#### Alıntı
Yargıtay Kararı 15. Hukuk Dairesi 2017/1551 E. 2017/3853 K. 08.11.2017 T.

YARGITAY KARARI
DAİRE : 15. Hukuk Dairesi
ESAS NO : 2017/1551
KARAR NO : 2017/3853
KARAR TARİHİ : 08.11.2017

Mahkemesi :Ticaret Mahkemesi

Yukarıda tarih ve numarası yazılı hükmün temyizen tetkiki davalı vekili tarafından istenmiş ve temyiz dilekçesinin süresi içinde verildiği anlaşılmış, eksiklik nedeniyle mahalline iade edilen dosya ikmâl edilerek gelmiş olmakla dosyadaki kağıtlar okundu gereği konuşulup düşünüldü:

– K A R A R –

Dava, eser sözleşmesinden kaynaklanan bakiye iş bedeli alacağının tahsili için yapılan ilâmsız icra takibine itirazın iptâli ve takibin devamı istemine ilişkindir. Mahkemece davanın asıl alacak üzerinden kısmen kabulüne ve davalının icra inkâr tazminatı ile sorumlu tutulmasına dair verilen karar, davalı vekilince temyiz edilmiştir.
########
#### Kayıtlı Veriler
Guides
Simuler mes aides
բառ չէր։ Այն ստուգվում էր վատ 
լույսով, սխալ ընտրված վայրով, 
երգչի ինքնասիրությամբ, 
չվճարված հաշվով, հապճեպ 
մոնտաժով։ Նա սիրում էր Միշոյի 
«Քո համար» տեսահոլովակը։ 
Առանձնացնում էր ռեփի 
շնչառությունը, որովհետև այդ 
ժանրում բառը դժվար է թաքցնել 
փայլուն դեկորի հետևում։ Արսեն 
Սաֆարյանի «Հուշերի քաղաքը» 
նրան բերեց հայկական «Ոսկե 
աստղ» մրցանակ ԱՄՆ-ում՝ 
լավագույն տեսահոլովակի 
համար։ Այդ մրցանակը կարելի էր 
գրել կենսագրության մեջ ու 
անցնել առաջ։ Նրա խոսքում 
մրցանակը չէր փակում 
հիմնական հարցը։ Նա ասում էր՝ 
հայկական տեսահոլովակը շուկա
########
#### Kayıtlı Veriler
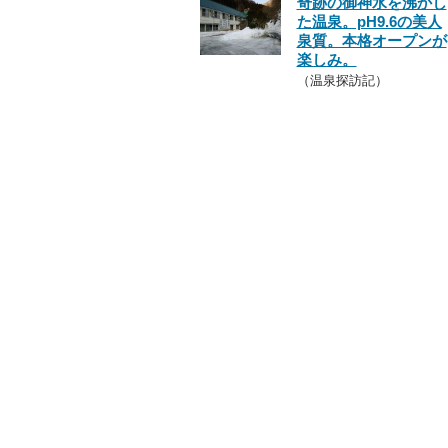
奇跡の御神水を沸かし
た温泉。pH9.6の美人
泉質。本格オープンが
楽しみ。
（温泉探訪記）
########
[Yapılacaklar]
a) Alıntıyı düzenleyin: "Yukarıda tarih ve" sözlerinden "vekilince temyiz edilmiştir." sözlerine kadar her şeyi yeniden yazın, ancak "eser sözleşmesinden" yerine "satış sözleşmesinden" kullanın.
b) Alıntıya göre mahkemenin kararını kim temyiz etmiştir?

[Yanıtlar]
a)
Yukarıda tarih ve numarası yazılı hükmün temyizen tetkiki davalı vekili tarafından istenmiş ve temyiz dilekçesinin süresi içinde verildiği anlaşılmış, eksiklik nedeniyle mahalline iade edilen dosya ikmâl edilerek gelmiş olmakla dosyadaki kağıtlar okundu gereği konuşulup düşünüldü:

– K A R A R –

Dava, satış sözleşmesinden kaynaklanan bakiye iş bedeli alacağının tahsili için yapılan ilâmsız icra takibine itirazın iptâli ve takibin devamı istemine ilişkindir. Mahkemece davanın asıl alacak üzerinden kısmen kabulüne ve davalının icra inkâr tazminatı ile sorumlu tutulmasına dair verilen karar, davalı vekilince temyiz edilmiştir.

b) Davalı vekili.